> PAGE:
┏━━

The main focus of Coastal Cleanup Day is picking up trash on our beaches, along local creeks and rivers, and in local canyons. But what about the trash that’s already in the water? This year we’re attacking that water-logged trash as well. Adam Hopps joins us for his first Coastal Cleanup Day on Saturday, September 15th, as the volunteer Site Captain at our Shelter Island cleanup site.
Partnering with the Silver Gate Yacht Club, Adam hopes to get local boaters involved in cleaning up areas of our waterways that aren’t accessible by foot. Using grabbers and nets, these sea lovers will cleanup trash that is already floating in the water and even use tools to absorb oil that’s floating on top of the water. But enough from us, we’ll let Adam tell you more about it…
What motivated you to volunteer as a Site Captain for Coastal Cleanup Day?
I live on a sailboat in a marina on Shelter Island. Every day I witness the effects of litter and water pollution on our Bay. On a daily basis I see trash (usually plastic bottles and bags) floating on the surface of the water in and around in the marinas, in the Bay and out in the ocean. In the marinas it’s especially bad during low tide when trash has been brought in with the tide and becomes trapped in the shallow areas and in the sand – only accessible from a water craft.
Coastal Cleanup Day is California’s largest volunteer event focused on the marine environment but up until this point boaters haven’t been extremely involved in this event. When I was approached by ILACSD to coordinate a joint land and on-the-water cleanup site, I was thrilled at the idea of engaging boaters to make a difference in our own backyards as well as expanding the reach and environmental impact of this Cleanup.
How long have you been volunteering with ILACSD?
This is my first event and I’m excited to be partnering with the Silver Gate Yacht Club who will host the meet up location.
Why is that site important to you?
Living on a boat in San Diego is a blessed life. We have a dynamic marine & aquatic community, a gorgeous Bay to sail in and beautiful weather year round. It’s really hard to see the Bay tarnished with trash and oil. Even though approximately 80% of marine debris comes from inland communities, many of it makes its way into the open water which beach cleanup volunteers simply cannot access. The boating community is a natural fit for Coastal Cleanup Day because we have access to those areas from our boats, dinghies, kayaks and docks. Also, for the first time, we’re supplying on-the-water volunteers with oil absorbent sheets to use on surface level oil slicks.

┗━━

> DATASET EXCERPT:
┏━━

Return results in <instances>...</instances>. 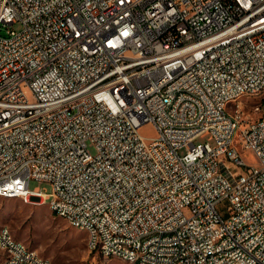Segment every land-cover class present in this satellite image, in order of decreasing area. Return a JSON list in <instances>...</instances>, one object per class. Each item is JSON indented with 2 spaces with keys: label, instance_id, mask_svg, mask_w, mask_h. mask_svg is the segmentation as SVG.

┗━━

Please carry the Coastal Cleanup Day interview forward from its last line. The material stands apart from the Coastal Cleanup Day interview.

We’re immensely lucky to have a magnificent natural resource like the San Diego Bay to call home and need to do our part to conserve and protect it.
What are you most looking forward to at Coastal Cleanup Day?
I’m looking forward to seeing a bunch of great people come together for a common goal. I think it’s inspiring. Also, it wouldn’t be a boater event if it wasn’t followed by a dock party!
Why do you think events like Coastal Cleanup Day are important to keeping San Diego healthy and clean?
Well, not only are tons of trash and debris collected and removed from our greatest natural areas, but the people involved become more and more aware of the harmful effects of litter and pollution and band together to make a difference. Volunteers tend to get their own families and friends involved which is why this event seems to grow every year!
What is the strangest piece of trash you’ve found out on the water?
I can’t speak for CCD, but we’ll pull trash out of the water when we’re sailing in the ocean and we’ve found half a dozen birthday helium balloons over the years.
Have you registered to volunteer at Coastal Cleanup Day yet?
Click here and sign up for any of the over 85 cleanup sites across
San Diego County!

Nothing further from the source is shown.